_Exercise goal_
Reply with one number only: the count of lines below that contain the word "Rencontres".

──────── Records shown ────────

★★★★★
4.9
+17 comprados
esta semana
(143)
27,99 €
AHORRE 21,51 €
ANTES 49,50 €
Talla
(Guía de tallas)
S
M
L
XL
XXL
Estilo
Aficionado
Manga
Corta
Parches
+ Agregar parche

────────
──────── Records shown ────────

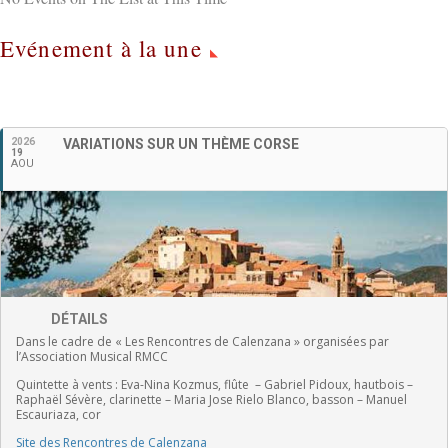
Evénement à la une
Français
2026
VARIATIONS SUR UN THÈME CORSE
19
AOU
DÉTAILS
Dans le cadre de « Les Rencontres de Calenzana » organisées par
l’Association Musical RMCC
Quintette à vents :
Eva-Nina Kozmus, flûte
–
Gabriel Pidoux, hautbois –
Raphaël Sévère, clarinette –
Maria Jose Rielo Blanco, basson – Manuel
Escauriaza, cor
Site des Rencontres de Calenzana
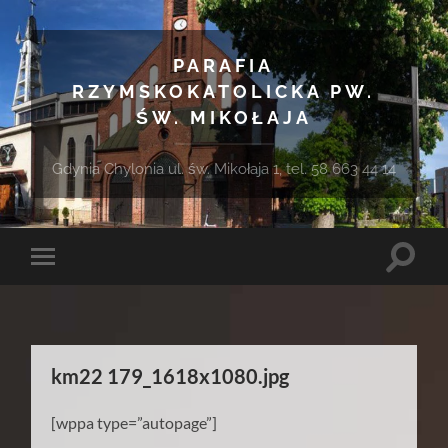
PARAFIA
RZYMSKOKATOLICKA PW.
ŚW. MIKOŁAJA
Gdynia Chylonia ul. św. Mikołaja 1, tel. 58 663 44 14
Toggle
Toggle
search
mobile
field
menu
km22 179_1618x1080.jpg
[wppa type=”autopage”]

────────

_Output for this exercise_
2